An owner's ability to detect changes in the behavior of a dog afflicted with osteoarthritis (OA) may be a barrier to presentation, clinical diagnosis and initiation of treatment. Management of OA also relies upon an owner's ability to accurately monitor improvement following a trial period of pain relief. The changes in behavior that are associated with the onset and relief of pain from OA can be assessed to determine the dog's health-related quality of life (HRQOL). HRQOL assessments are widely used in human medicine and if developed correctly can be used in the monitoring of disease and in clinical trials. This study followed established guidelines to construct a conceptual framework of indicators of HRQOL in dogs with OA. This generated items that can be used to develop a HRQOL assessment tool specific to dogs with OA. A systematic review was conducted using Web of Science, PubMed and Scopus with search terms related to indicators of HRQOL in dogs with osteoarthritis.

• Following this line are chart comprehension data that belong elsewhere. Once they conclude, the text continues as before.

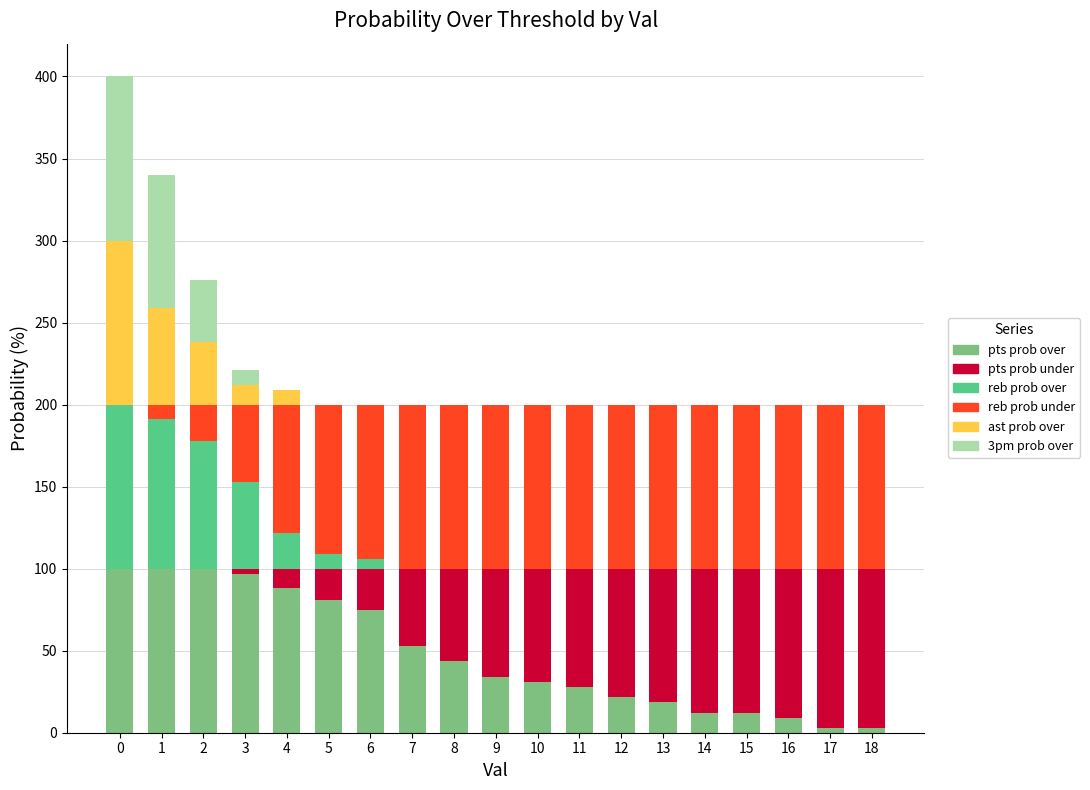

How many series are shown in this chart?

6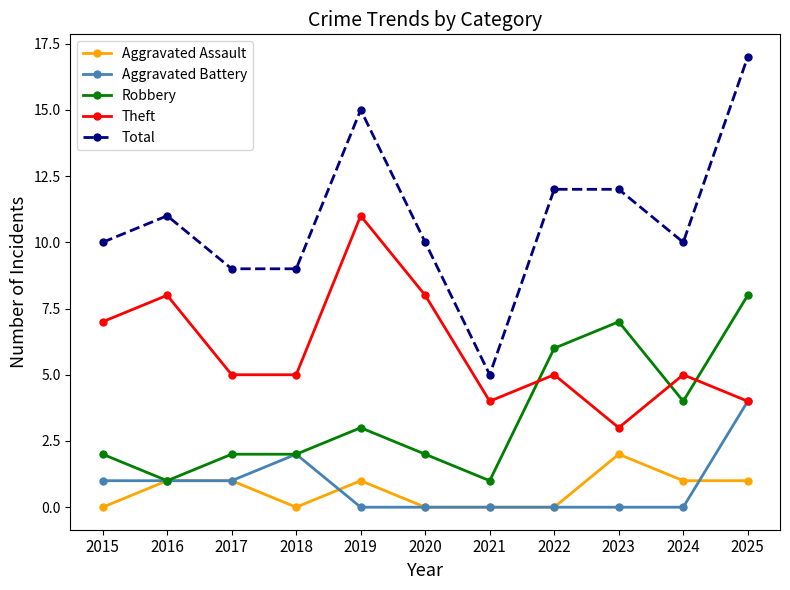

Reading left to right, list all the values displayed in this chart.

Aggravated Assault: 2015=0	2016=1	2017=1	2018=0	2019=1	2020=0	2021=0	2022=0	2023=2	2024=1	2025=1
Aggravated Battery: 2015=1	2016=1	2017=1	2018=2	2019=0	2020=0	2021=0	2022=0	2023=0	2024=0	2025=4
Robbery: 2015=2	2016=1	2017=2	2018=2	2019=3	2020=2	2021=1	2022=6	2023=7	2024=4	2025=8
Theft: 2015=7	2016=8	2017=5	2018=5	2019=11	2020=8	2021=4	2022=5	2023=3	2024=5	2025=4
Total: 2015=10	2016=11	2017=9	2018=9	2019=15	2020=10	2021=5	2022=12	2023=12	2024=10	2025=17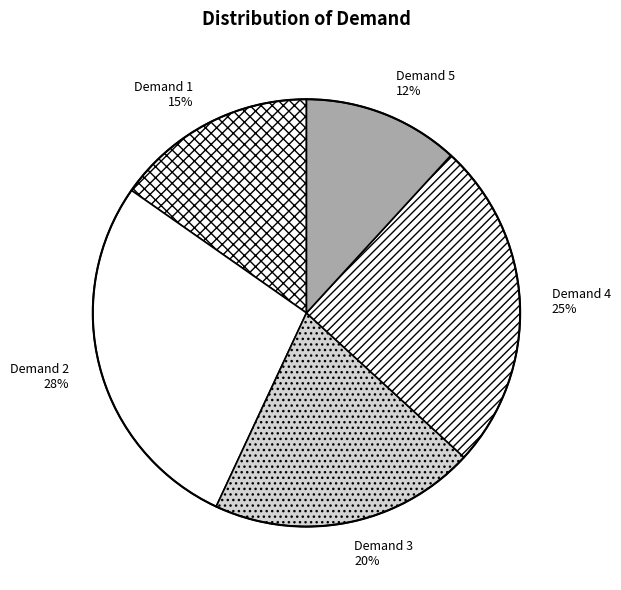

Which slice is the smallest?

Demand 5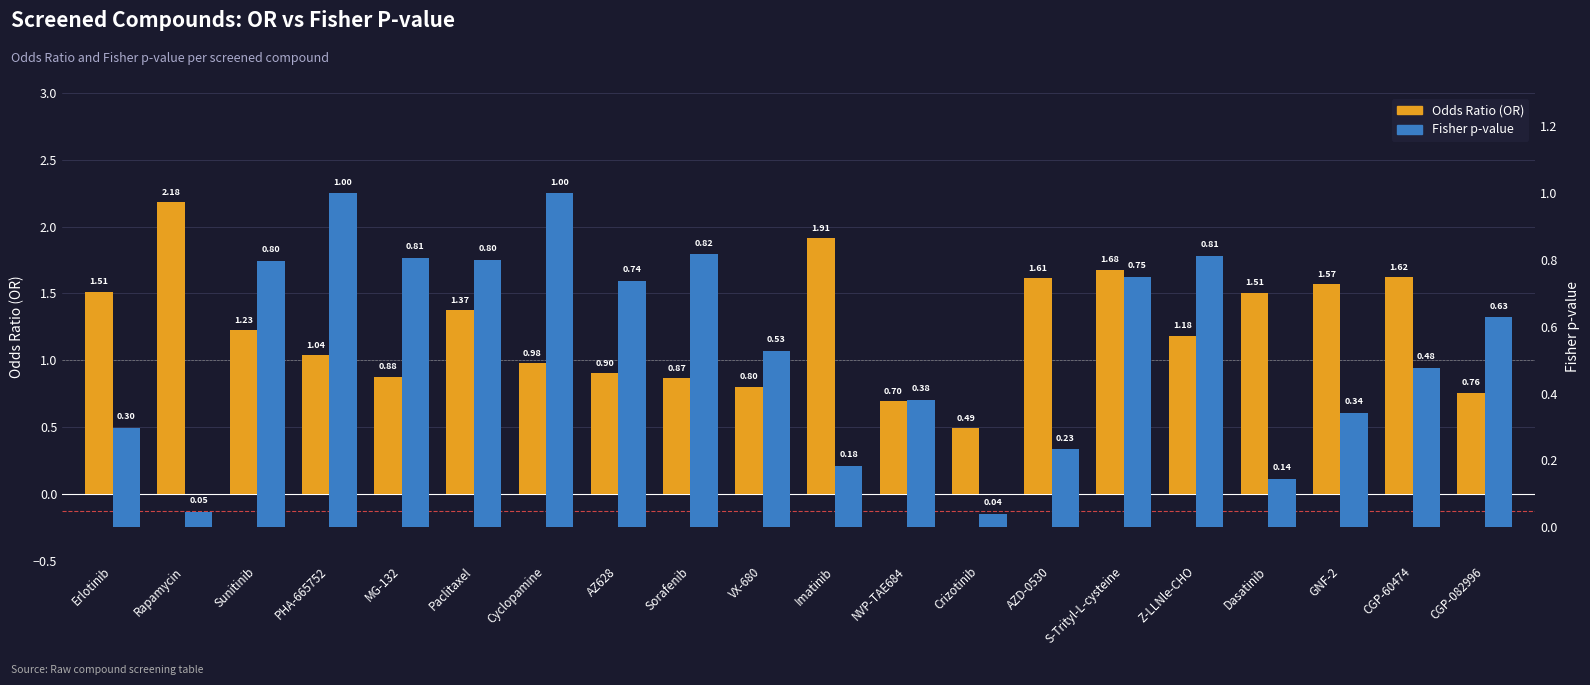

Are the bars grouped side by side (vs. stacked)?

Yes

Eligibility and quality assessment criteria were applied. Data were extracted from eligible studies using a comprehensive data charting table. Resulting domains and items were assessed at a half-day workshop attended by experts in canine osteoarthritis and quality of life. Domains and their interactions were finalized and a visual representation of the conceptual framework was produced. A total of 1,264 unique articles were generated in the database searches and assessed for inclusion. Of these, 21 progressed to data extraction. After combining synonyms, 47 unique items were categorized across six domains. Review of the six domains by the expert panel resulted in their reduction to four: physical appearance, capability, behavior, and mood. All four categories were deemed to be influenced by pain from osteoarthritis. Capability, mood, and behavior were all hypothesized to impact on each other while physical appearance was impacted by, but did not impact upon, the other domains. The framework has potential application to inform the development of valid and reliable instruments to operationalize measurement of HRQOL in canine OA for use in general veterinary practice to guide OA management decisions and in clinical studies to evaluate treatment outcomes.